= Jean Bernard Bossu =

French officer and explorer

Jean Bernard Bossu (1720–1792) was a captain in the French navy, adventurer and explorer. He travelled several times to New France, where he explored the regions along the Mississippi. He documented his experiences in letters and published them after his return to France.

==Life and work==
Bossu was born on 29 September 1720 into a family of surgeons, nevertheless he pursued a career in the military. For his performance during the siege of Chateau-Queyrashe was promoted to a lieutenant. Later he became a captain in the French navy, which enabled him to travel to the New World.

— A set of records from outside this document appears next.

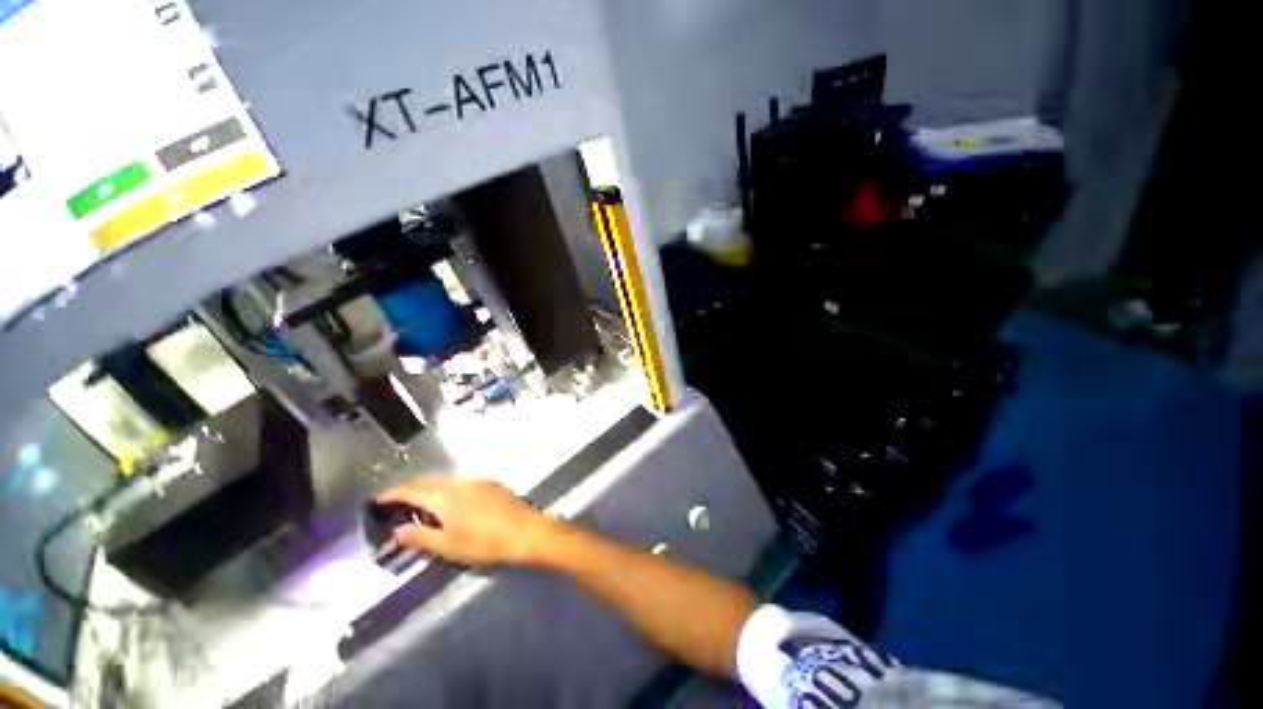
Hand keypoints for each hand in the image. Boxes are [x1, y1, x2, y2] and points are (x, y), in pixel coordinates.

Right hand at [376, 476, 557, 566]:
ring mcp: (477, 480)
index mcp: (444, 496)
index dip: (393, 494)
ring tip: (422, 500)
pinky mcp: (491, 483)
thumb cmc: (483, 542)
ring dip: (430, 486)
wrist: (523, 530)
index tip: (379, 499)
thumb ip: (420, 536)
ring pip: (446, 479)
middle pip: (429, 481)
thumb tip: (398, 530)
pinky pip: (462, 481)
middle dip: (411, 488)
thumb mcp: (447, 545)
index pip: (412, 490)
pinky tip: (451, 499)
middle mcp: (459, 482)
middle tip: (397, 500)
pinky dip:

In 1750 Bossu was a member of military reinforcements being send to New Orleans, the capital of the French colony Louisiana. Bossu's convoy left France on 1750-12-26 and traveled first to Cap-François in Saint-Domingue, where it arrived mid February. After a short stay the convoy left for New Orleans on 1751-3-8 finally arriving in early April. Soon after his arrival in New Orleans Bossu set out to explore the Mississippi River and neighbouring areas. First he traveled to the Natchez and later to the Quapaw, who made him a member of their tribe. Later he explored the lower parts of the Arkansas River and followed the Mississippi River into Illinois. in 1757 Bossu returned to France to report on the state of the French colony and was ordered back to New Orleans the same year. Louis Billouart the governor of Louisiana sent him from New Orleans to Fort Toulouse at the eastern border of the colony. In 1759 he was assigned to lead a convoy to Fort Tombecbe, where the Choctaw were living. He returned to New Orleans the same year and little is known what he did until early January in 1763 when he returned to France. Back in France he had to spend six weeks in prison for having criticized Louis Billouart for assigning the command of the convoy to Fort Toulouse to less experienced officer.

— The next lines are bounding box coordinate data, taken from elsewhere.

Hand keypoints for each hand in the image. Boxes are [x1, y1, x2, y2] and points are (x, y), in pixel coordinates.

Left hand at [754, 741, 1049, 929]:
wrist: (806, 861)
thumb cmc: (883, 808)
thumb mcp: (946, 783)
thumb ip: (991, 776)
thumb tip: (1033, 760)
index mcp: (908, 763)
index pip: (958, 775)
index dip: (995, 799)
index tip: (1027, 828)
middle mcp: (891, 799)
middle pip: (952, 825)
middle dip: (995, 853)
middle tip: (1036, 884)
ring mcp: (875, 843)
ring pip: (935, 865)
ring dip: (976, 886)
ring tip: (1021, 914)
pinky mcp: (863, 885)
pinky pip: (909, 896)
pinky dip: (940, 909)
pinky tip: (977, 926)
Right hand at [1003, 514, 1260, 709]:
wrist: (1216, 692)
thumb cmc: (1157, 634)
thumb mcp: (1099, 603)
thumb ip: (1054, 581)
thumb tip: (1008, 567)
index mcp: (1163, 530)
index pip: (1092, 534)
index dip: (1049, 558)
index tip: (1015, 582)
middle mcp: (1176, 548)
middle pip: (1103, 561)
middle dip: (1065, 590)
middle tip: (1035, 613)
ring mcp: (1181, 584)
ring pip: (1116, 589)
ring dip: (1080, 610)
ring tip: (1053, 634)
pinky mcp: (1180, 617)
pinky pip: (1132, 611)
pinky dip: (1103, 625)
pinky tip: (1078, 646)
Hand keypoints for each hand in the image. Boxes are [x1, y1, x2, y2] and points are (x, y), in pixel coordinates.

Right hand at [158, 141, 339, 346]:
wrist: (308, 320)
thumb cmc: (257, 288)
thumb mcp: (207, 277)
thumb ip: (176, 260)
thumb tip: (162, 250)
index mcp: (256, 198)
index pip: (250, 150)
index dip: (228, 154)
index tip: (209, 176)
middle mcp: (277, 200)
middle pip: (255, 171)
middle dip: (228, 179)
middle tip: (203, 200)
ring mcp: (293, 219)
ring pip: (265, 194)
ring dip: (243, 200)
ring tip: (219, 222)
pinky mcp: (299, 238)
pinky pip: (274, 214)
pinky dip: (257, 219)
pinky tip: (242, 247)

In 1770 Bossu embarked on his third and last voyage to the New World. He visited places in Louisiana again, which however by then was not a French colony anymore. In particular he paid a visit to the Quapaw, who had bestowed a tribe membership on him years ago.

Upon his return to France the same year, Bossu decided to settle in Burgundy. First he lived for a while in Auxerre and later for some time with a nephew in Aisey-sur-Seine, finally he died in 1792 in Montbard.

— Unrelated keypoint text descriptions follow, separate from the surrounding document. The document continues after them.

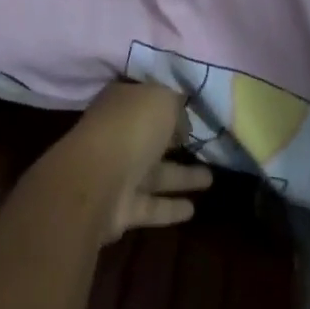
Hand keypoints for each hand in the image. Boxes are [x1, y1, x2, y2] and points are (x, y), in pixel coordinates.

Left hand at [46, 82, 210, 242]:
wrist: (98, 180)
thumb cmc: (130, 127)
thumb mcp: (162, 99)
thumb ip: (175, 105)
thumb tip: (182, 123)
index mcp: (122, 101)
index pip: (146, 97)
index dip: (168, 102)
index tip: (191, 109)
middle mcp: (118, 134)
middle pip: (151, 136)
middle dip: (176, 140)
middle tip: (204, 145)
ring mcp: (118, 172)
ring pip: (156, 173)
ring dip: (181, 176)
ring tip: (211, 179)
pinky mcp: (122, 208)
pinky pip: (152, 205)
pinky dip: (170, 207)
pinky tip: (193, 210)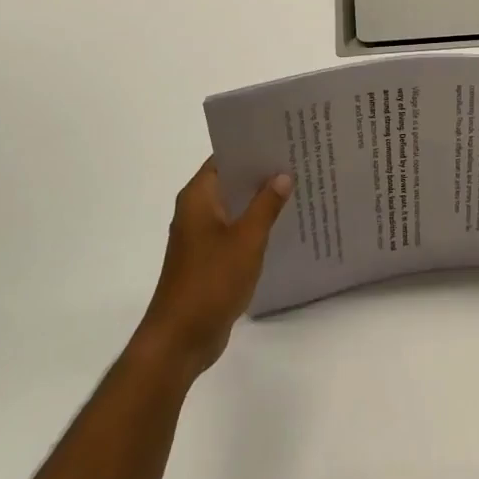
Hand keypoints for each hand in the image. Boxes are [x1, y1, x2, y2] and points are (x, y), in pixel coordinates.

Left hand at [133, 159, 292, 381]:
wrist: (180, 340)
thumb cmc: (211, 282)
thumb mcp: (246, 240)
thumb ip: (266, 205)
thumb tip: (282, 175)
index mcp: (198, 198)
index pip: (225, 158)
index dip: (252, 147)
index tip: (283, 139)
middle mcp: (196, 211)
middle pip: (232, 181)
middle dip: (262, 173)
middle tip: (299, 160)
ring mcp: (201, 237)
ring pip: (235, 208)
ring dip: (260, 201)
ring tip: (299, 188)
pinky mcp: (209, 259)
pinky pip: (235, 231)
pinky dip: (255, 226)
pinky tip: (283, 226)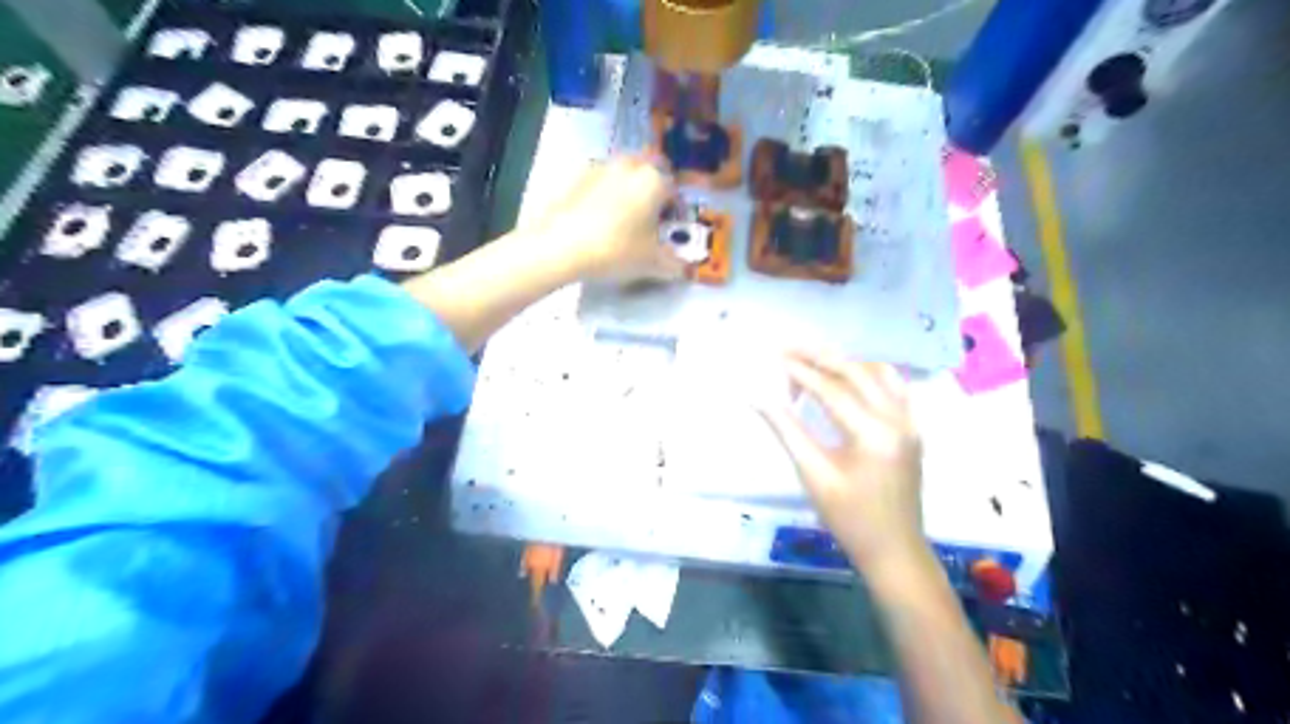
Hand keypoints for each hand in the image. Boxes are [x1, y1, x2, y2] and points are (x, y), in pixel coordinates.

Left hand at [525, 154, 690, 283]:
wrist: (560, 246)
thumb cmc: (615, 251)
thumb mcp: (651, 264)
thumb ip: (674, 265)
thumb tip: (685, 269)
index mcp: (654, 181)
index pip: (675, 192)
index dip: (676, 211)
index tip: (669, 229)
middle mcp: (630, 166)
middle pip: (649, 171)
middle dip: (653, 190)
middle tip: (649, 217)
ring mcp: (600, 168)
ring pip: (623, 174)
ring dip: (628, 189)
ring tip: (623, 219)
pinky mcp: (576, 177)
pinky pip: (600, 182)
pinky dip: (604, 195)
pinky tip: (598, 220)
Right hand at [757, 355, 927, 572]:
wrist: (894, 550)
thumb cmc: (849, 518)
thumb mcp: (813, 475)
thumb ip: (786, 431)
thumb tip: (757, 398)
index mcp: (874, 434)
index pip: (832, 390)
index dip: (800, 372)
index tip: (774, 357)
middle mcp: (898, 419)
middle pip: (856, 372)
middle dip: (820, 357)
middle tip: (788, 348)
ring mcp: (910, 422)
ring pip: (877, 374)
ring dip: (844, 363)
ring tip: (811, 363)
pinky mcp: (912, 428)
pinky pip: (893, 387)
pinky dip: (867, 375)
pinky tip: (846, 379)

During his first two travels in the New World Bossu wrote many letters with detailed accounts of his experiences. Back in France he published a compilation of those letters in 1768. He also wrote an account of his third voyage, which he published as well. Bossu was keen observer making the accounts of his travels an important source for historians and ethnologists on New Orleans, the French colony and the Indian tribes in Mississippi region during the 18th century.

==Works==

===Original publications===
- Nouveaux Voyages aux Indes Occidentales (1768)
- Nouveaux voyage dans l’Amérique septentrionale. (1777)

===Later editions and translations===
- Philippe Jacquin (ed.): Nouveaux Voyages en Louisiane 1751–1768. Aubier Montaigne, Paris, 1994.
- Seymour Feiler: Jean Bernard Bossu’s Travels in the Interior of North America, 1751–1762. University of Oklahoma Press, 1962
- Samuel Dickinson: New Travels in North America by Jean-Bernard Bossu, 1770–1771. Northwestern State University, 1982.